Written problem
From the column on Obama's announcement about same-sex marriage, quote the passage that opens with the words "The White House Lays" and closes with "for same-sex marriages.".

The White House Lays an Egg

By Mel Lavine

Special to the Times

I didn’t buy the explanation promoted by the White House and spread last week by the New York Times that vice president Biden “forced” the president to announce that his position  on same-sex marriage had finally “evolved.”

In what the paper described as a “hastily scheduled television interview thrust on the White House” by Biden’s loose tongue on “Meet the Press,”  the president ended  days of “frenzied will-he-or-won’t-he expectations” by “taking a stand” on the issue. No longer can there be any doubt. Obama is four-square for same-sex marriages.

But rather than a spontaneous move by Obama to assert presidential leadership, and excite the young, the gay and  the liberal base, the week played out in the end as political theatre. As Variety might have said, the administration laid an egg.

It was improbable theatre casting this president and this vice president  at odds over gay unions this close to a national election.

So how did the show play? A New York Times and CBS News poll published Tuesday found voters “dubious of Obama’s step on gay marriage.” Voters rejected the view that the president was motivated by principle, not politics, when he declared his support for same-sex marriage. A wide margin – 67 percent of those surveyed – believed Obama made the move “mostly for political reasons.” Twenty-four percent said he made it because “he thinks it is right.” Independents said it was politics. Nearly half of Democrats thought the same.

Given records
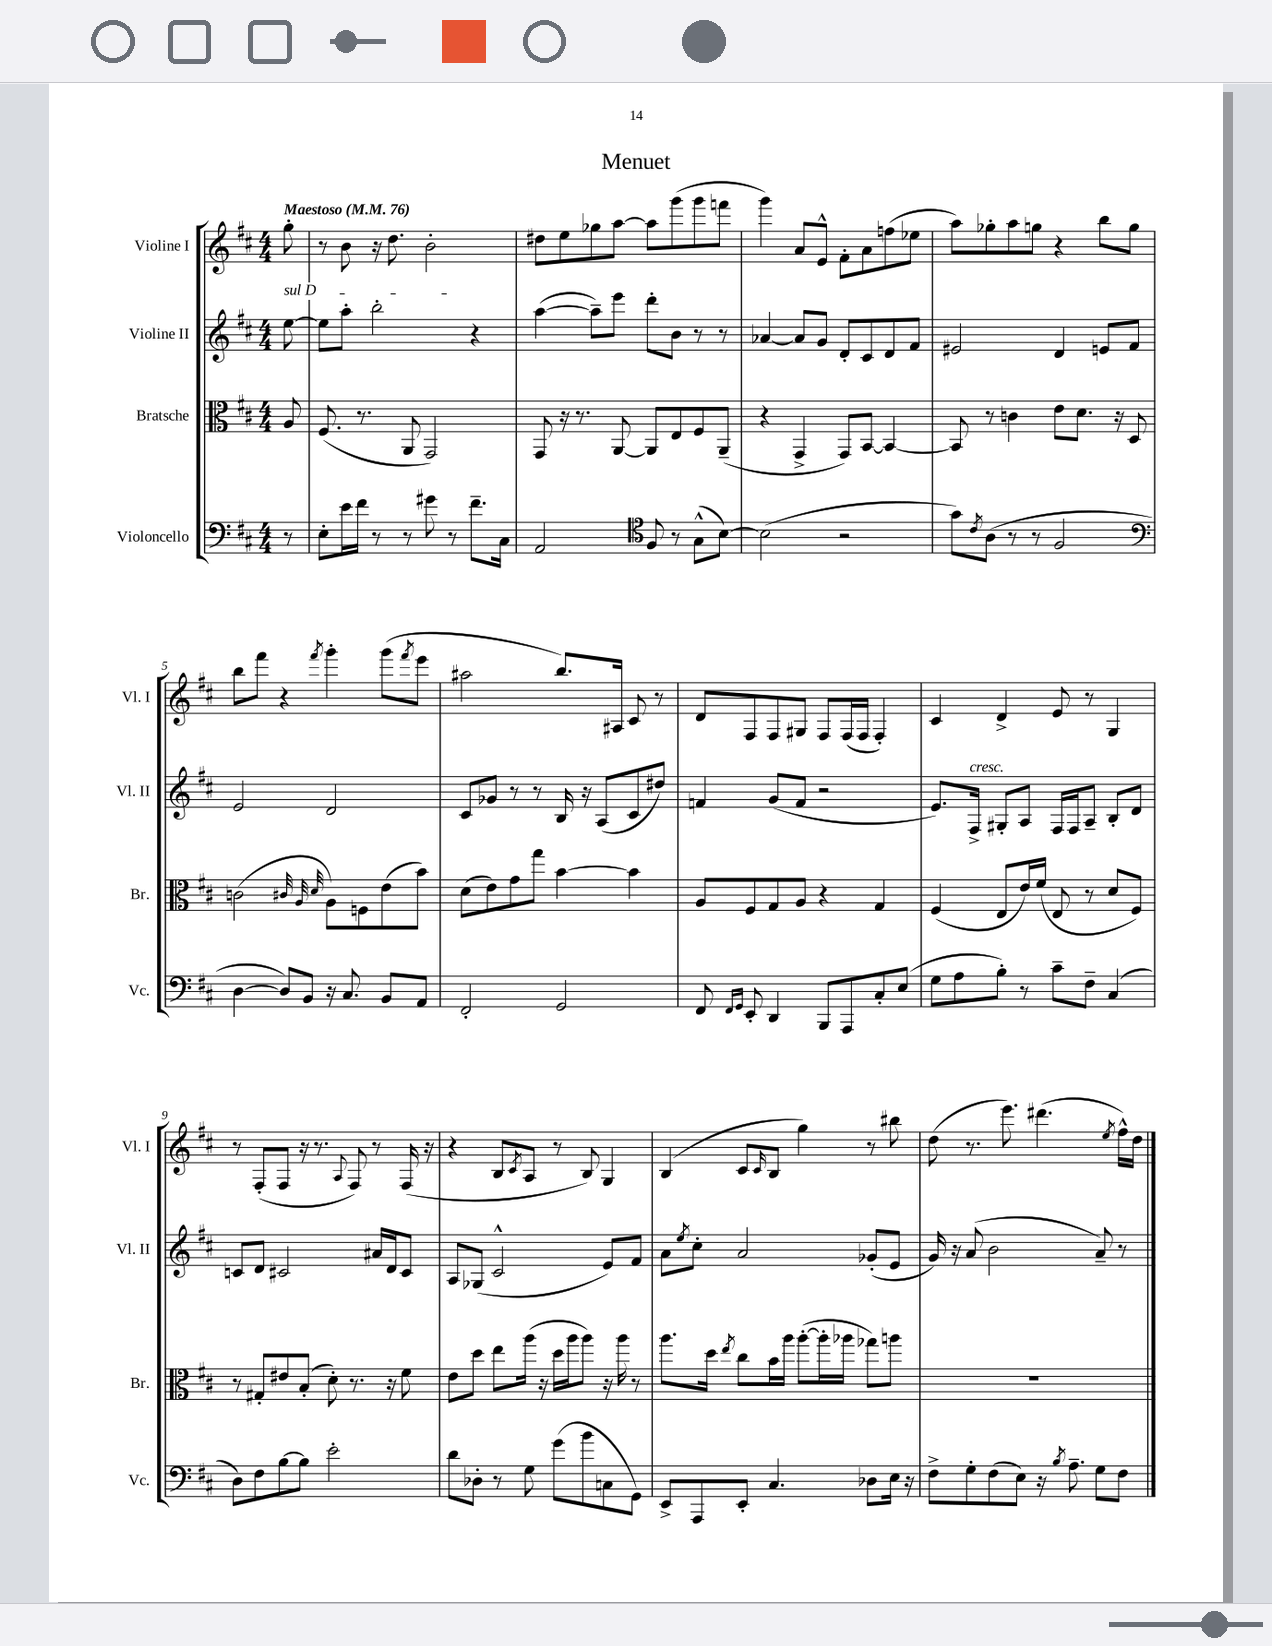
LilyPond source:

...

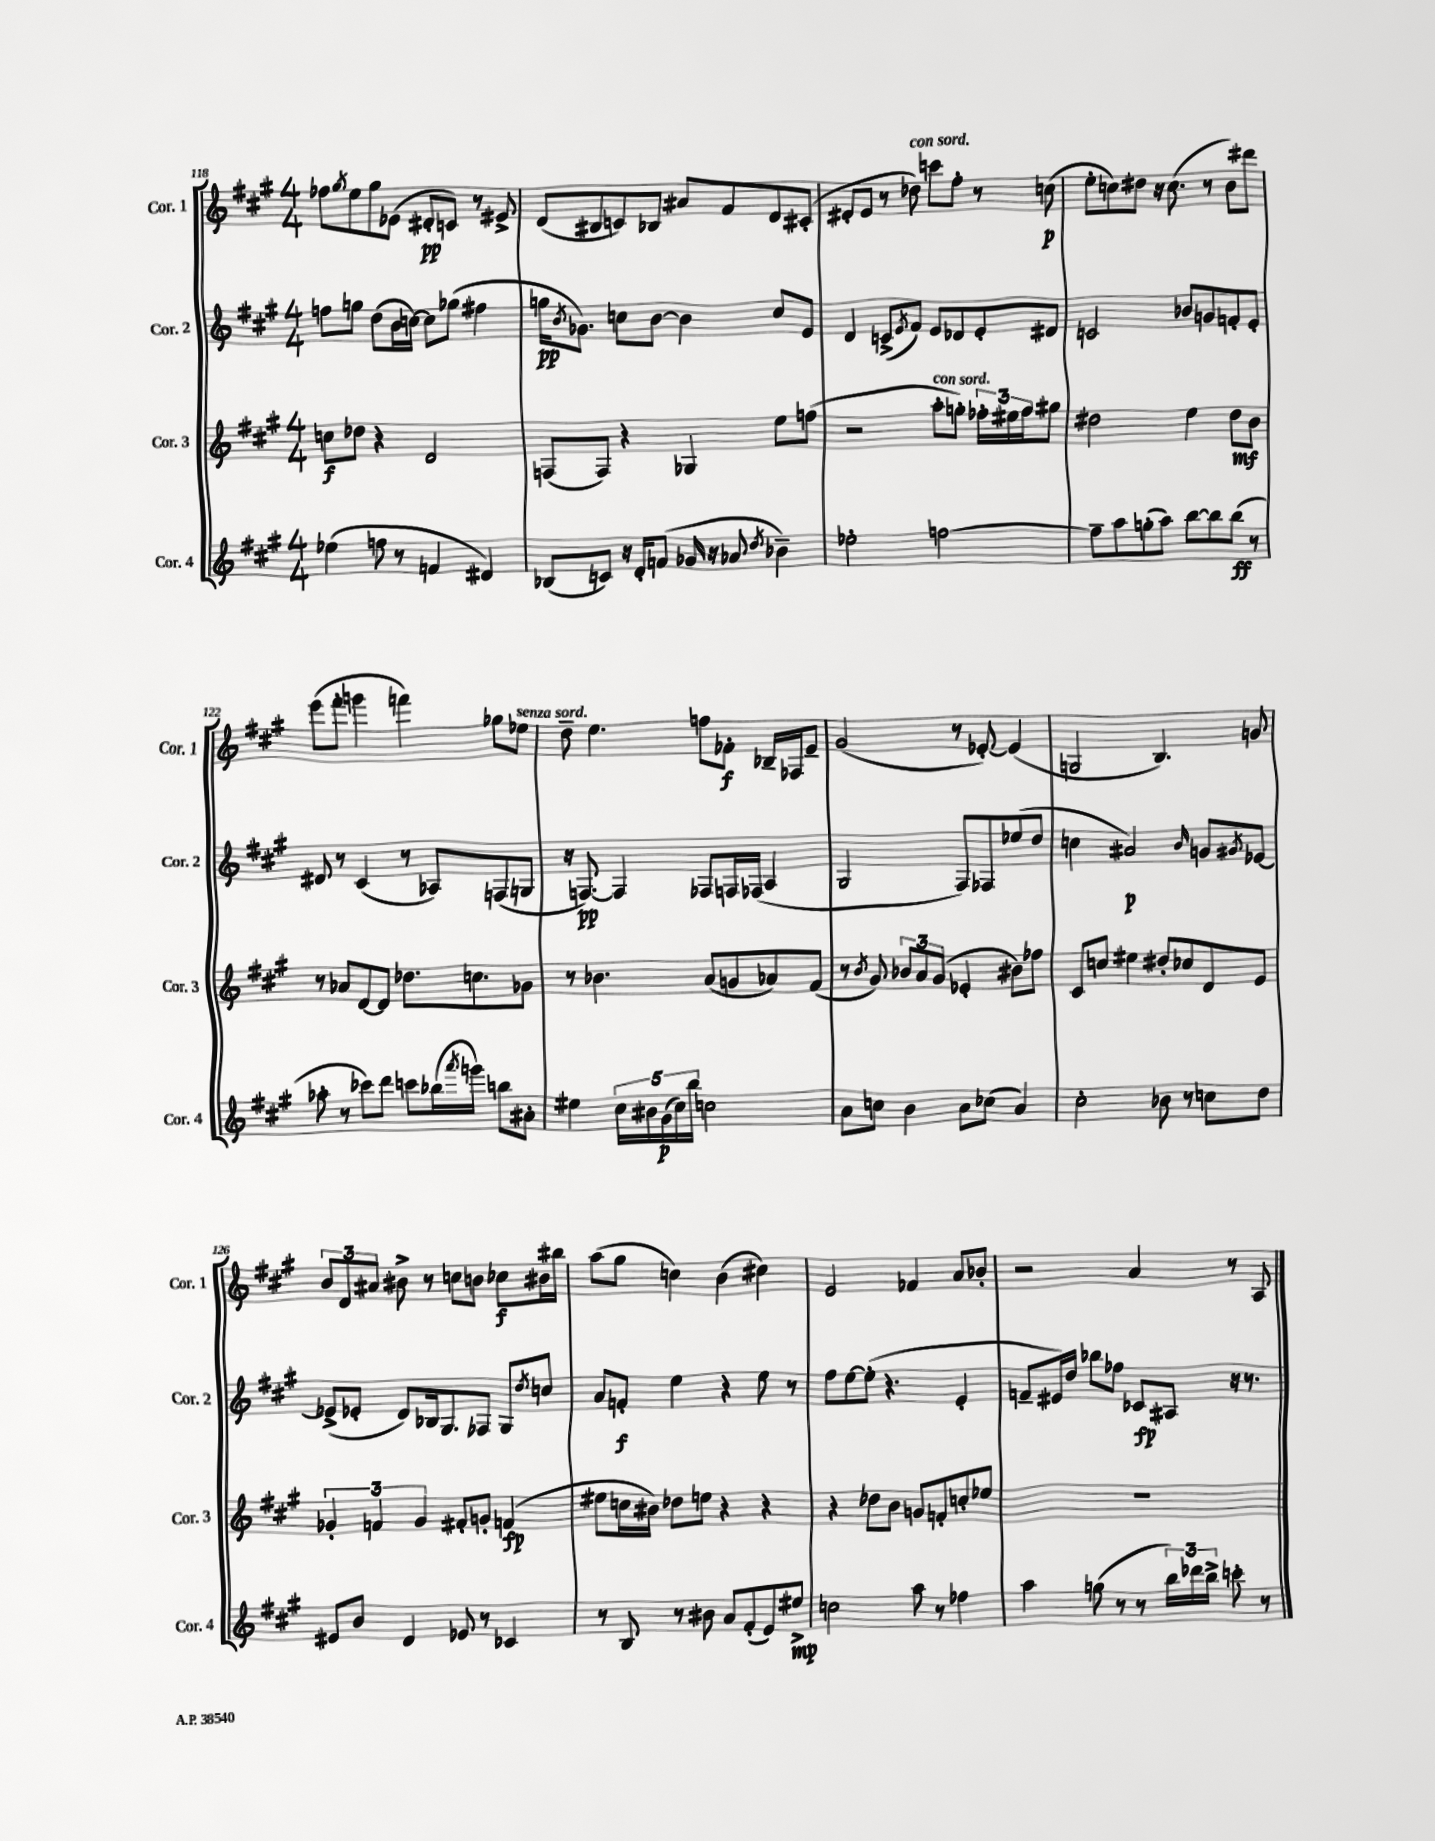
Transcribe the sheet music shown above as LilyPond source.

Exercise response
The White House Lays an Egg

By Mel Lavine

Special to the Times

I didn’t buy the explanation promoted by the White House and spread last week by the New York Times that vice president Biden “forced” the president to announce that his position  on same-sex marriage had finally “evolved.”

In what the paper described as a “hastily scheduled television interview thrust on the White House” by Biden’s loose tongue on “Meet the Press,”  the president ended  days of “frenzied will-he-or-won’t-he expectations” by “taking a stand” on the issue. No longer can there be any doubt. Obama is four-square for same-sex marriages.